Die Bahn rumpelt um eine Kurve und plötzlich wird es im Tunnel ganz dunkel. Ich sehe die Hand vor meinen Augen nicht. Das Herz rutscht mir in die Hose. Ist es das? War es das?
»Dulcie?«, rufe ich in die Dunkelheit. Stille. Und dann beginnt der Meteoritenschauer. Als ob die Finsternis Tränen aus buntem Licht weint.
Die Bahn fährt jetzt nur noch im Schneckentempo, und ich bin mir ziemlich sicher, dass sie sie anhalten, um mich zu suchen. Sie können nicht weit hinter mir sein. Auf unseren Gesichtern blinken Lichtspuren, und ich könnte schwören, dass ich draußen, rechts von mir, die Silhouette einer Tür sehe. Ein weiterer Lichtstrahl zerreißt die Finsternis und ich sehe sie noch einmal. Da ist eine Tür, ganz klar, und genau in ihrer Mitte ist eine Feder. Ruckweise geht die Fahrt weiter. Jetzt oder nie.

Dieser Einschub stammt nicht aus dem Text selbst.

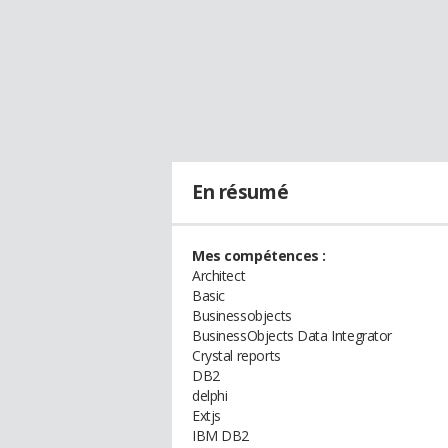
En résumé
Mes compétences :
Architect
Basic
Businessobjects
BusinessObjects Data Integrator
Crystal reports
DB2
delphi
Extjs
IBM DB2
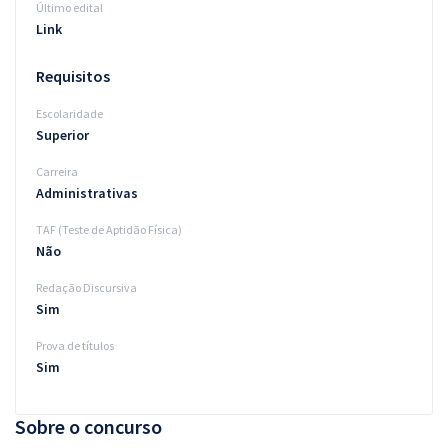
Último edital
Link
Requisitos
Escolaridade
Superior
Carreira
Administrativas
TAF (Teste de Aptidão Física)
Não
Redação Discursiva
Sim
Prova de títulos
Sim
Sobre o concurso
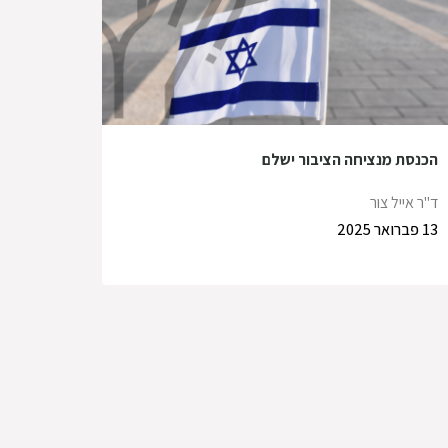
הכנסת מנציחה הציבור ישלם
ד"ר אייל צור
13 פברואר 2025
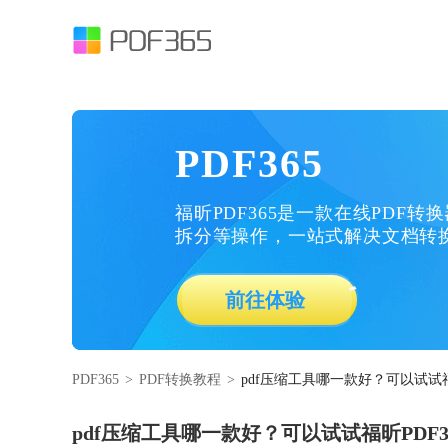
PDF365
福昕PDF365是一款在线PDF转
拆分等操作，一站式解决文档转
前往体验
PDF365
>
PDF转换教程
>
pdf压缩工具哪一款好？可以试试福昕
pdf压缩工具哪一款好？可以试试福昕PDF3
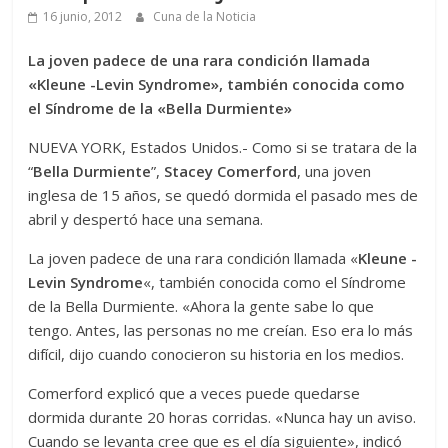
16 junio, 2012
Cuna de la Noticia
La joven padece de una rara condición llamada
«Kleune -Levin Syndrome», también conocida como
el Síndrome de la «Bella Durmiente»
NUEVA YORK, Estados Unidos.- Como si se tratara de la
“
Bella Durmiente
”,
Stacey Comerford
, una joven
inglesa de 15 años, se quedó dormida el pasado mes de
abril y despertó hace una semana.
La joven padece de una rara condición llamada «
Kleune -
Levin Syndrome
«, también conocida como el Síndrome
de la Bella Durmiente. «Ahora la gente sabe lo que
tengo. Antes, las personas no me creían. Eso era lo más
difícil, dijo cuando conocieron su historia en los medios.
Comerford explicó que a veces puede quedarse
dormida durante 20 horas corridas. «Nunca hay un aviso.
Cuando se levanta cree que es el día siguiente», indicó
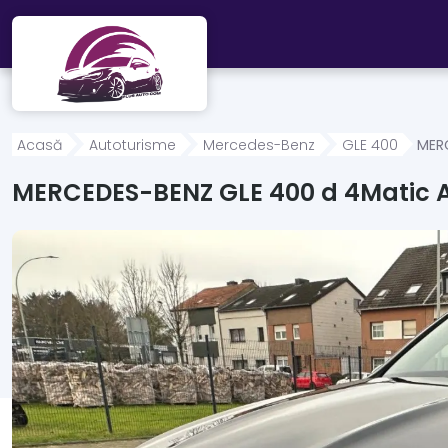
Mergi direct la conținutul principal
Acasă
Autoturisme
Mercedes-Benz
GLE 400
MER
MERCEDES-BENZ GLE 400 d 4Matic 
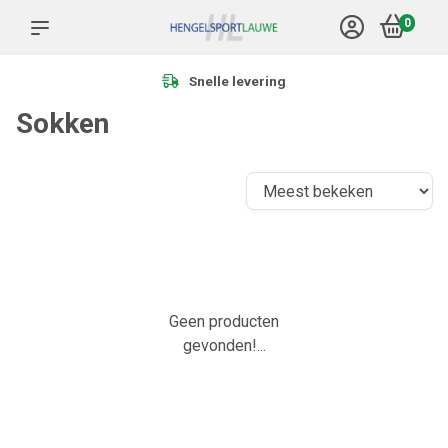
0
Snelle levering
Sokken
Geen producten
gevonden!...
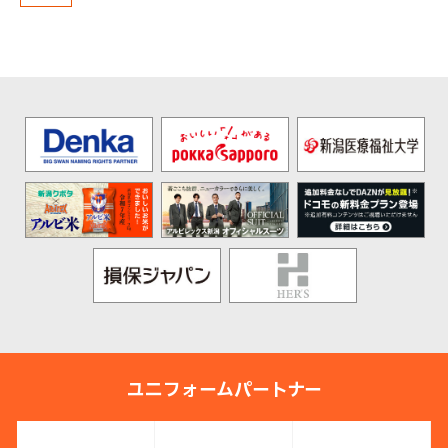
ユニフォームパートナー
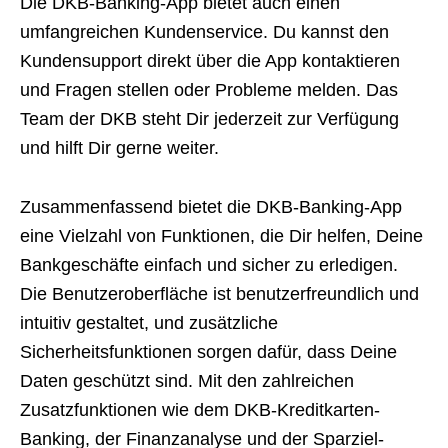
Die DKB-Banking-App bietet auch einen
umfangreichen Kundenservice. Du kannst den
Kundensupport direkt über die App kontaktieren
und Fragen stellen oder Probleme melden. Das
Team der DKB steht Dir jederzeit zur Verfügung
und hilft Dir gerne weiter.
Zusammenfassend bietet die DKB-Banking-App
eine Vielzahl von Funktionen, die Dir helfen, Deine
Bankgeschäfte einfach und sicher zu erledigen.
Die Benutzeroberfläche ist benutzerfreundlich und
intuitiv gestaltet, und zusätzliche
Sicherheitsfunktionen sorgen dafür, dass Deine
Daten geschützt sind. Mit den zahlreichen
Zusatzfunktionen wie dem DKB-Kreditkarten-
Banking, der Finanzanalyse und der Sparziel-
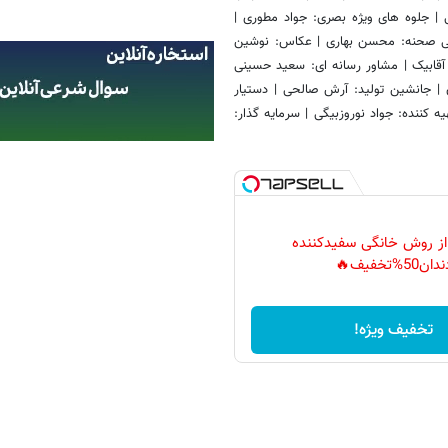
| جلوه های ویژه بصری: جواد مطوری |
 منشی صحنه: محسن بهاری | عکاس: نوشین
 آقابیک | مشاور رسانه ای: سعید حسینی
ن | جانشین تولید: آرش صالحی | دستیار
 کننده: جواد نوروزبیگی | سرمایه گذار:
 از روش خانگی سفیدکننده
دان50%تخفیف🔥
تخفیف ویژه!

»Hey, ich glaub nicht, dass du das tun solltest«, sagt der Mann hinter mir, als ich über die Seitenwand klettere und rausspringe. Die Stimme des Sprechers donnert in der Dunkelheit wie die irgendeines gefallenen Gottes. Ich drücke die Tür auf und die plötzliche Helligkeit erschlägt mich fast.